▶ _How to complete this task_
Copy the lines from the one containing "P1 vs P2 (jitter)" through the end of the rows, substituting "data set" for every "series" and leaving everything else unchanged. Give only those lines, without the pictures.

Plotted data images:
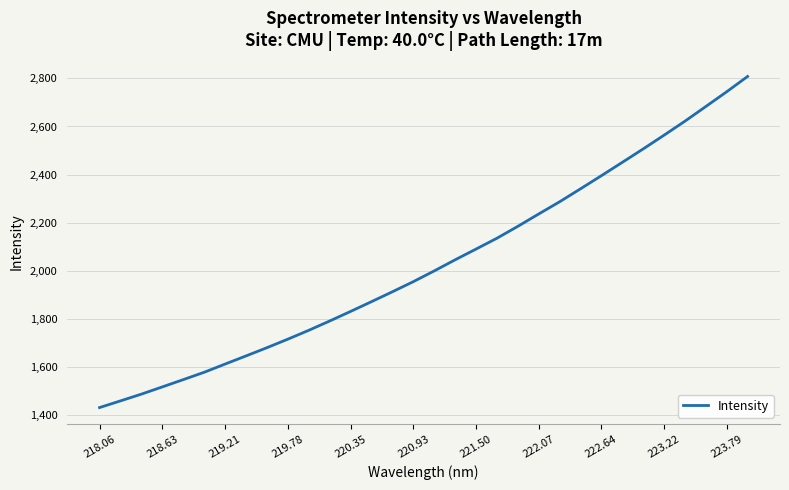

Reading right to left, list all the values displayed in this chart.

2808.4	2744.8	2683.3	2622.2	2563.9	2506.6	2450.6	2395.2	2340.4	2286.5	2235.8	2184.2	2134.7	2089.5	2044.8	1998.5	1953.8	1911.7	1870.5	1829.8	1790.0	1751.2	1714.3	1678.8	1644.5	1610.6	1576.4	1545.8	1515.5	1485.4	1457.2	1429.4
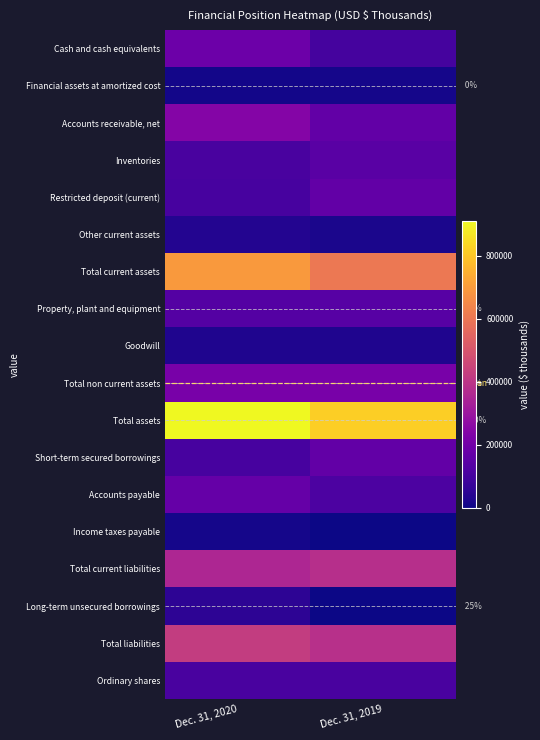

What is the average value of the Total current assets series?

649540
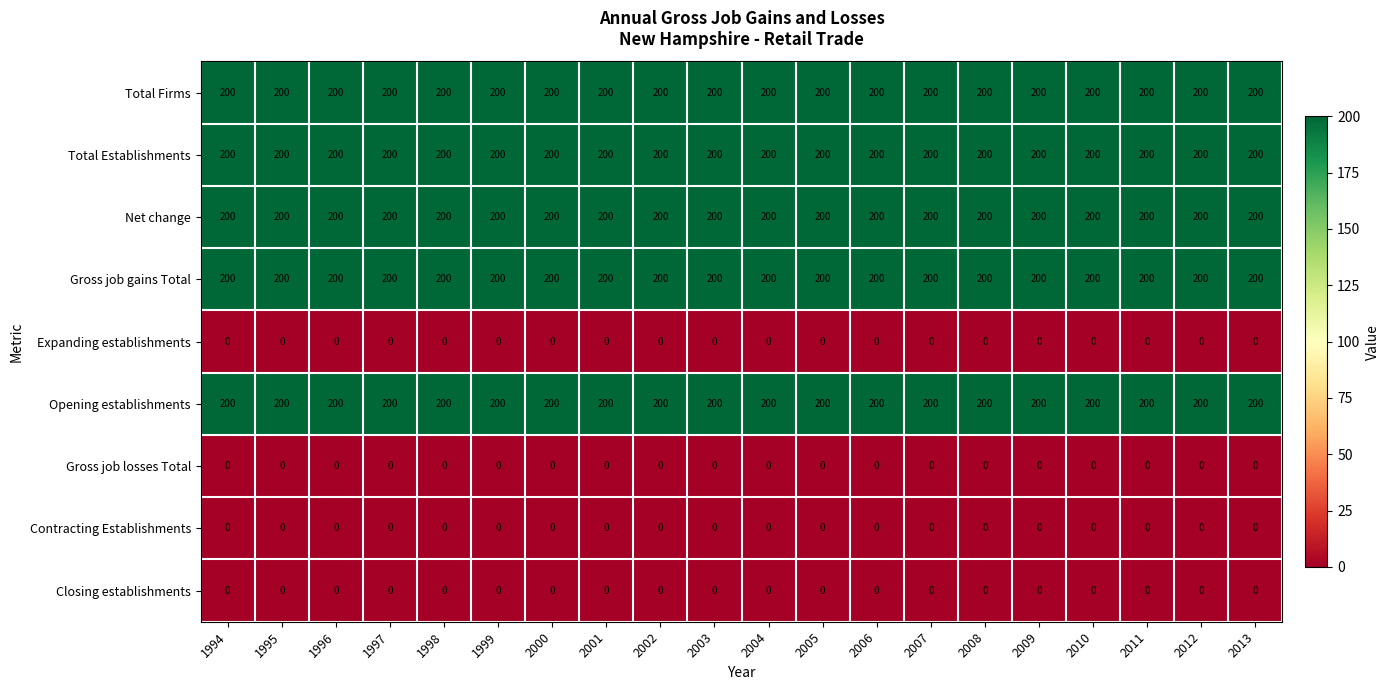

At how many categories does at least one series exceed 176?

20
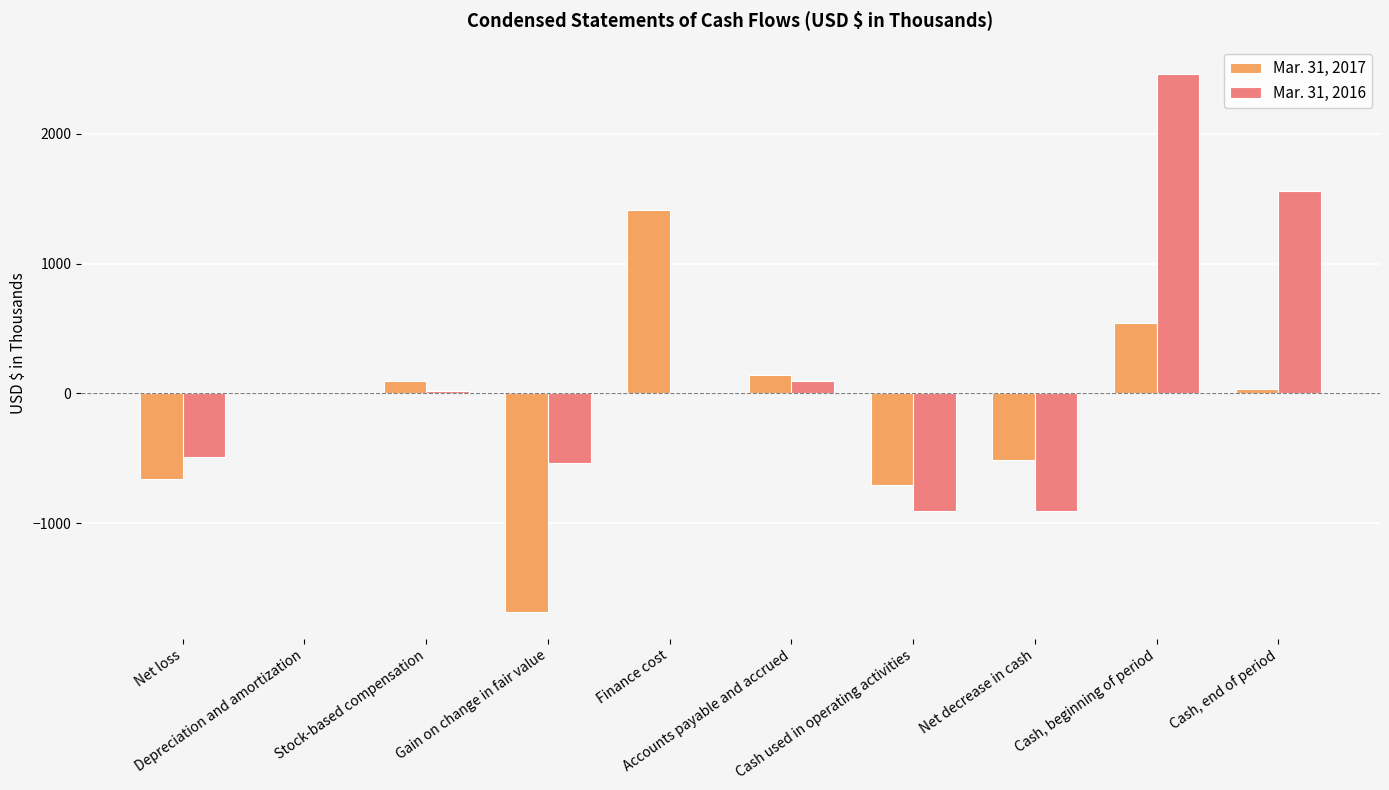

How many groups of bars are there?

10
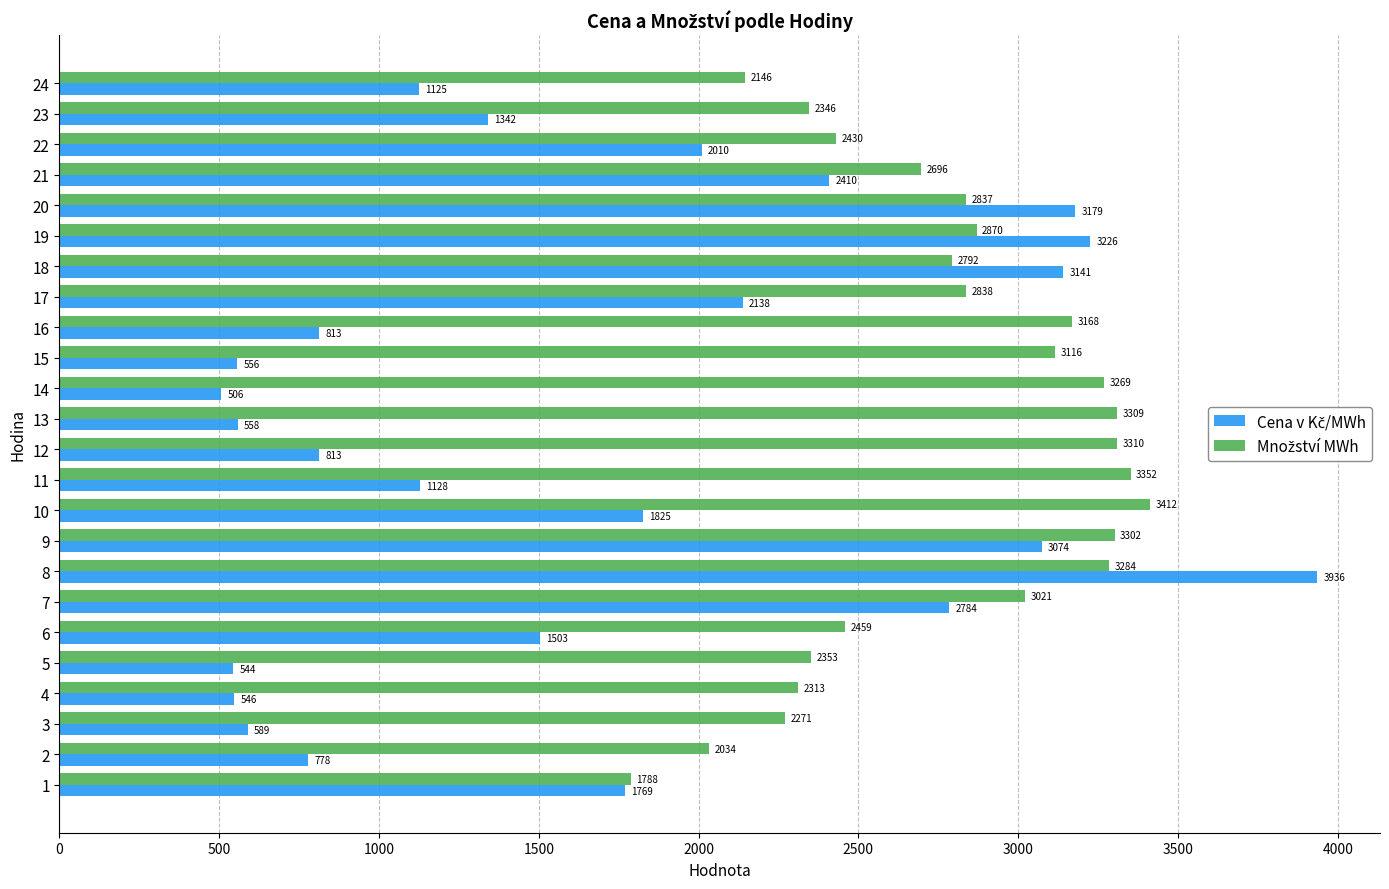

What is the total value across all series at 21?

5105.4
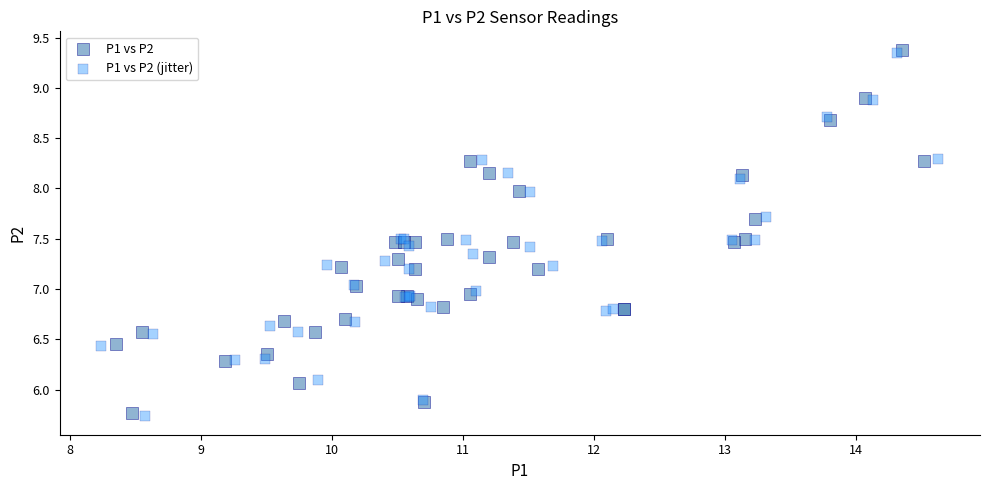

Which series reaches the minimum Y coordinate?

P1 vs P2 (jitter)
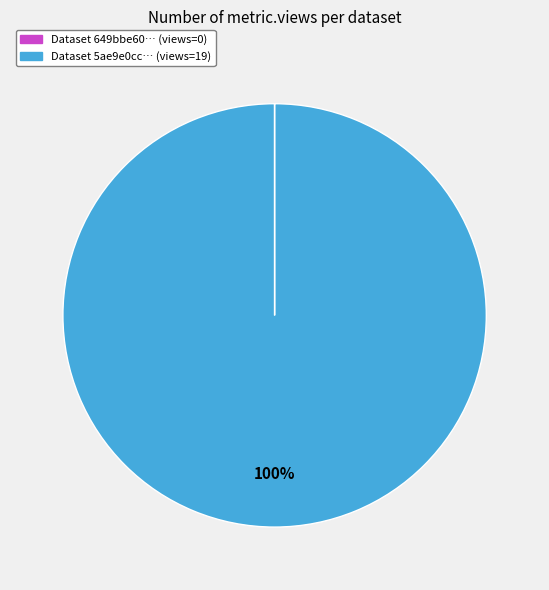

To the nearest percent, what is the difference between the largest and smallest slice percentages?

100%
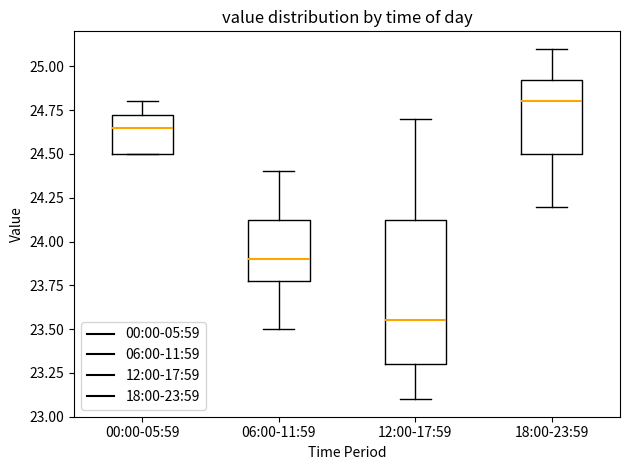

Which box's median line is the highest?

18:00-23:59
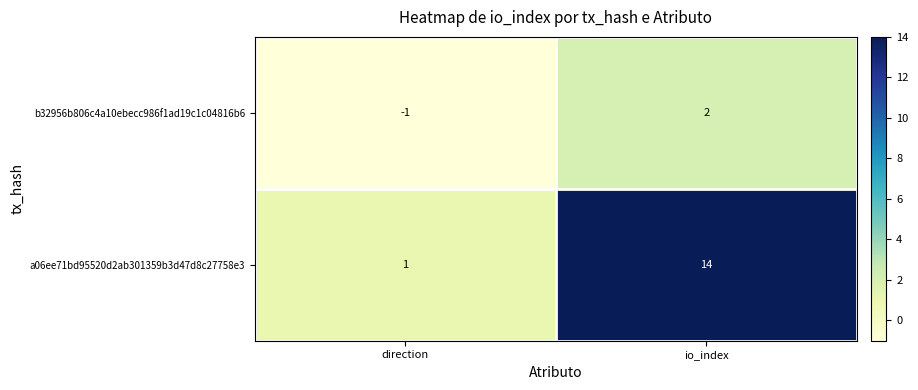

Which series has the widest spread of values?

a06ee71bd95520d2ab301359b3d47d8c27758e3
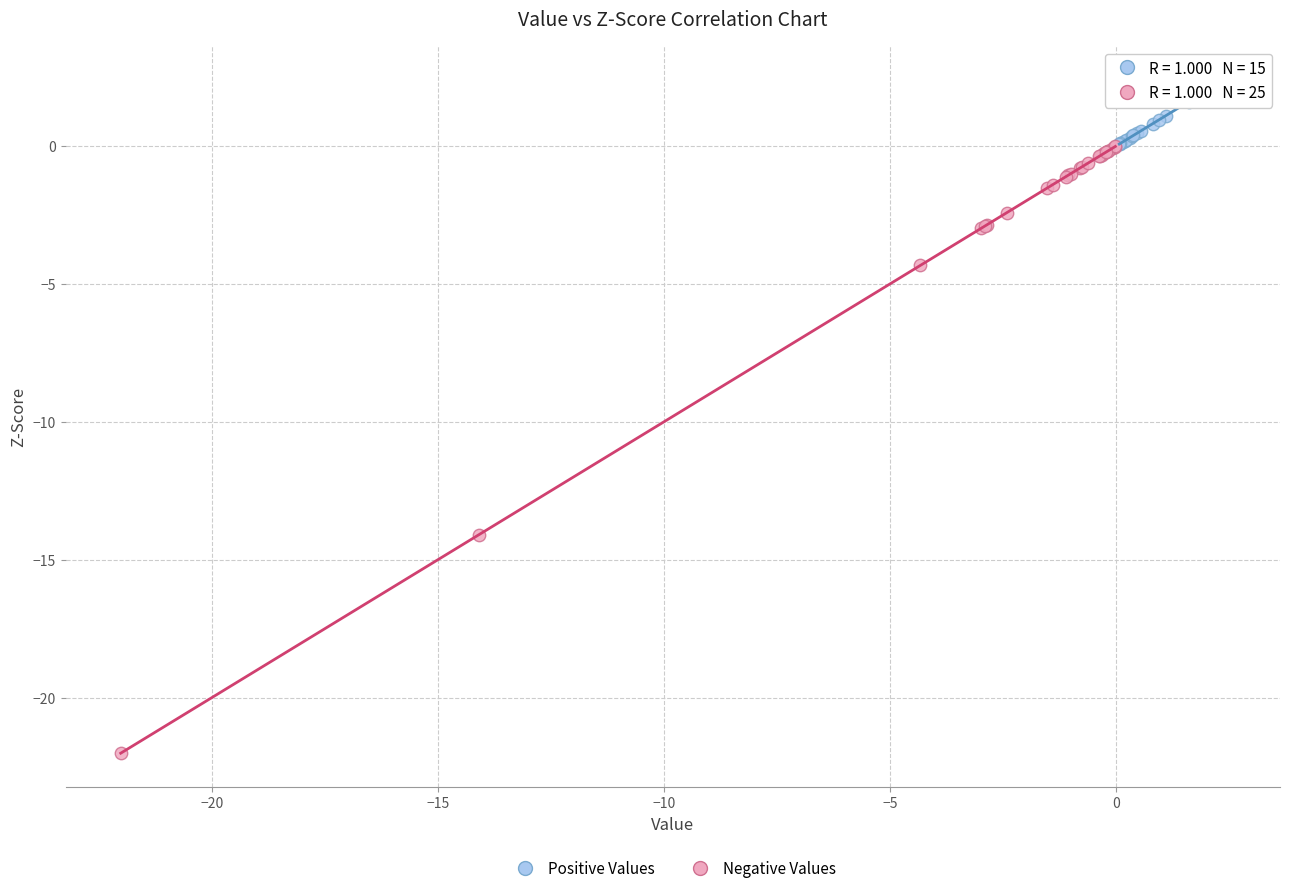

Which series has the widest spread of Y values?

Negative Values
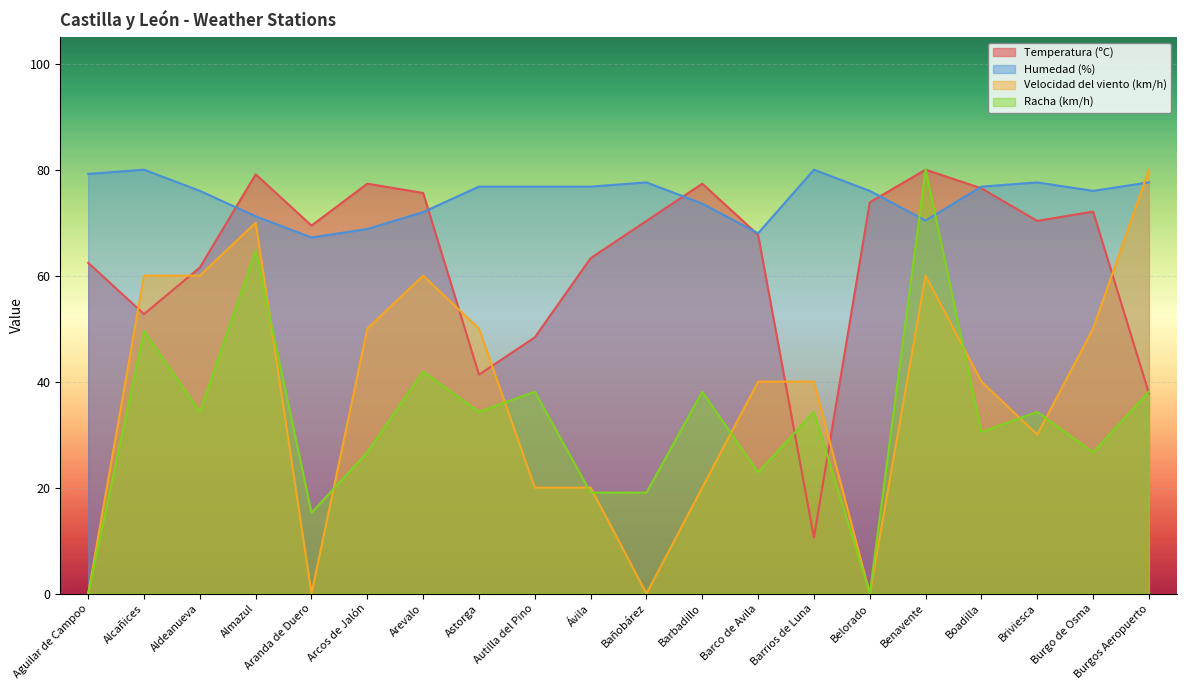

Rank the series at Burgo de Osma from lowest to highest value.

Racha (km/h), Velocidad del viento (km/h), Temperatura (ºC), Humedad (%)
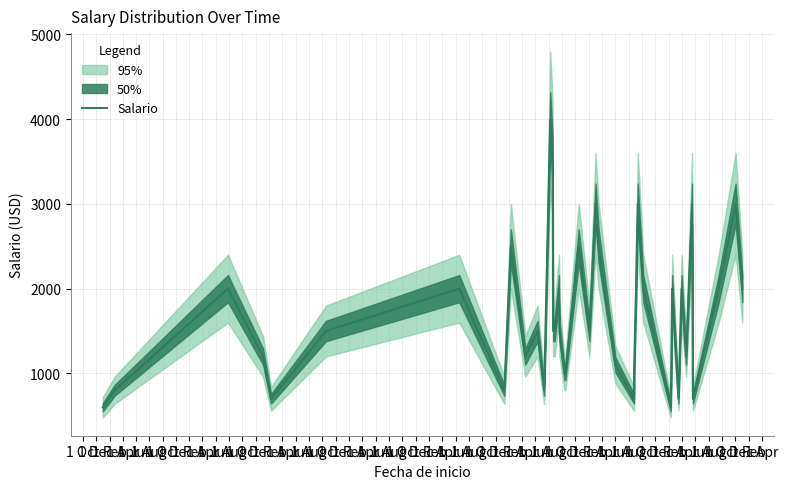

Is this an area chart (filled region under the line)?

No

▶ _Result of this exercise_
P1 vs P2 (jitter)

To the nearest percent, what is the difference between the largest and smallest slice percentages?

100%

Which box's median line is the highest?

18:00-23:59

Which data set has the widest spread of values?

a06ee71bd95520d2ab301359b3d47d8c27758e3

Which data set has the widest spread of Y values?

Negative Values

Rank the data set at Burgo de Osma from lowest to highest value.

Racha (km/h), Velocidad del viento (km/h), Temperatura (ºC), Humedad (%)

Is this an area chart (filled region under the line)?

No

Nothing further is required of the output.